* start PAGE EXCERPT *

CREATE TABLE categories (
    category_id INT PRIMARY KEY,
    name VARCHAR(100),
    parent_id INT NULL,
    FOREIGN KEY (parent_id) REFERENCES categories(category_id)
);

INSERT INTO categories VALUES
(1, 'Electronics', NULL),
(2, 'Computers', 1),
(3, 'Laptops', 2),
(4, 'Gaming Laptops', 3),
(5, 'Business Laptops', 3),
(6, 'Desktop Computers', 2),
(7, 'Smartphones', 1),
(8, 'Android Phones', 7),
(9, 'iOS Phones', 7);

Let's write a query to display the full category path for each category:

WITH RECURSIVE category_paths AS (
    -- non-recursive term: start with top-level categories
    SELECT 
        category_id,
        name,
        parent_id,
        name AS path
    FROM categories
    WHERE parent_id IS NULL
    
    UNION ALL
    
    -- recursive term: join each category with its parent's path
    SELECT 
        c.category_id,
        c.name,
        c.parent_id,
        cp.path || ' > ' || c.name
    FROM categories c
    JOIN category_paths cp ON c.parent_id = cp.category_id
)

* end PAGE EXCERPT *

▶ **WHAT IS ASKED**
1. In the category table example, change "parent_id" to "parent_category_id" and give everything from "CREATE TABLE categories" down to "(parent_id) REFERENCES categories(category_id)".
2. Turn the part of the category table example that begins "INSERT INTO categories VALUES" into a list showing each category's ID, name, and parent ID.
3. In the category table example, what condition does the non-recursive term use to pick its starting rows?
The records come from a separate source.

* start DATA PROVIDED *

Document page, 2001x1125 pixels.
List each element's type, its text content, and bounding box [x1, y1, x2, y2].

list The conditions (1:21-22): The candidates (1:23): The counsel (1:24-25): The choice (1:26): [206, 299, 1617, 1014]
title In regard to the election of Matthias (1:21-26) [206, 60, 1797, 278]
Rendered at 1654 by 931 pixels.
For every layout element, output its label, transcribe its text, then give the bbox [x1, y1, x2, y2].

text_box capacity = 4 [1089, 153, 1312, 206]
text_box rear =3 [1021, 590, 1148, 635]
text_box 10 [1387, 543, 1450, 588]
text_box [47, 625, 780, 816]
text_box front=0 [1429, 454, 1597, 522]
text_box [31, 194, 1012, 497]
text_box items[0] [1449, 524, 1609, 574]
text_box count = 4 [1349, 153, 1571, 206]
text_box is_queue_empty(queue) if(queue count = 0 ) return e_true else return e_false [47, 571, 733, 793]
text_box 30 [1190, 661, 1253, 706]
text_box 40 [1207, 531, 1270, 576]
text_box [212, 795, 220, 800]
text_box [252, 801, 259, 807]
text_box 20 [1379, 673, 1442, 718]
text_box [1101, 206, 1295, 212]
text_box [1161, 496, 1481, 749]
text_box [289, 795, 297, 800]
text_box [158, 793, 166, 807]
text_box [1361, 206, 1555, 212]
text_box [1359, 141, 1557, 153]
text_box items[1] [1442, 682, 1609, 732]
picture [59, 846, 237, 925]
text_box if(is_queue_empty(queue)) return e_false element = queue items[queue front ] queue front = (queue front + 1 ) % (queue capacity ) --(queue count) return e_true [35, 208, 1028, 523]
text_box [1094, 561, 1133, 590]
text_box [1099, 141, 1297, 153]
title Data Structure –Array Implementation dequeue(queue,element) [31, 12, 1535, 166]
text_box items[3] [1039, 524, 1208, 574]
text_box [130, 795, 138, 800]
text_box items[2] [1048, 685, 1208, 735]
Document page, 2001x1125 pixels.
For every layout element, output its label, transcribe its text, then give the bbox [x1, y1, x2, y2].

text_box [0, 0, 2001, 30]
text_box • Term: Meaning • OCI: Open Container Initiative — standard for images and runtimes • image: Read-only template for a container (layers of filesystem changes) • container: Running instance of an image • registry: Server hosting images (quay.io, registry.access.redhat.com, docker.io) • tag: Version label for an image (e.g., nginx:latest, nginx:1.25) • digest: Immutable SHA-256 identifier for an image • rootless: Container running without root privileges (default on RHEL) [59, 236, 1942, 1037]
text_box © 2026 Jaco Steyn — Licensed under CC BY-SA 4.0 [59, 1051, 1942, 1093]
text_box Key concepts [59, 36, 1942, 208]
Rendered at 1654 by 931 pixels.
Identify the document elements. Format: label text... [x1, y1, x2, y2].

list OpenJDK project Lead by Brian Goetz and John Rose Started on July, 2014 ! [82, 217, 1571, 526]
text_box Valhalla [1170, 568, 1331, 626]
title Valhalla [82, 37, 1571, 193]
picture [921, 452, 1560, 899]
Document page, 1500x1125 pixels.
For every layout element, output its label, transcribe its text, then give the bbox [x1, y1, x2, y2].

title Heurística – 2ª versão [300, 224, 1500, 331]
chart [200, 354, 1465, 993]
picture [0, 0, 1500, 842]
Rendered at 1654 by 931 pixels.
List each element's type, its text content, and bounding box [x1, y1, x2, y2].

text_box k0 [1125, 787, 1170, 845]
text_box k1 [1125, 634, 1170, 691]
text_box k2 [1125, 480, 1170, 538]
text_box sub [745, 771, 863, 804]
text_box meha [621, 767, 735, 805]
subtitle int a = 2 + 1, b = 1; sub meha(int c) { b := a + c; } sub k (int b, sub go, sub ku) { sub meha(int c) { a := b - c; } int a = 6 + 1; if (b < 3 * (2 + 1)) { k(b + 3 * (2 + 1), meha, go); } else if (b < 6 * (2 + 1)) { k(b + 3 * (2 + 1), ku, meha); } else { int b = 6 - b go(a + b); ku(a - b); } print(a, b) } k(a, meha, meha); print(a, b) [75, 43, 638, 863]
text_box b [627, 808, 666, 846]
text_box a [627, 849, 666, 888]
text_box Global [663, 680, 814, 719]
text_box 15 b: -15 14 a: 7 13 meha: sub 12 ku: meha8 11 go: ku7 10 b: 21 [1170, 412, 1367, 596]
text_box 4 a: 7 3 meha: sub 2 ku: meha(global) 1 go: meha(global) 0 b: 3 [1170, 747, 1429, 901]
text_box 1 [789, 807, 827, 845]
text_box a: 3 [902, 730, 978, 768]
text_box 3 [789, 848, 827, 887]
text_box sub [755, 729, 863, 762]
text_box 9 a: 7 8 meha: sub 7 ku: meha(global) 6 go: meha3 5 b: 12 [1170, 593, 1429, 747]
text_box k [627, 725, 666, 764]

* end DATA PROVIDED *

▶ **ANSWERS FOR THIS EXERCISE**
1.
CREATE TABLE categories (
    category_id INT PRIMARY KEY,
    name VARCHAR(100),
    parent_category_id INT NULL,
    FOREIGN KEY (parent_category_id) REFERENCES categories(category_id)

2.
- 1: Electronics, no parent (NULL)
- 2: Computers, parent 1
- 3: Laptops, parent 2
- 4: Gaming Laptops, parent 3
- 5: Business Laptops, parent 3
- 6: Desktop Computers, parent 2
- 7: Smartphones, parent 1
- 8: Android Phones, parent 7
- 9: iOS Phones, parent 7

3. WHERE parent_id IS NULL, which selects the top-level categories.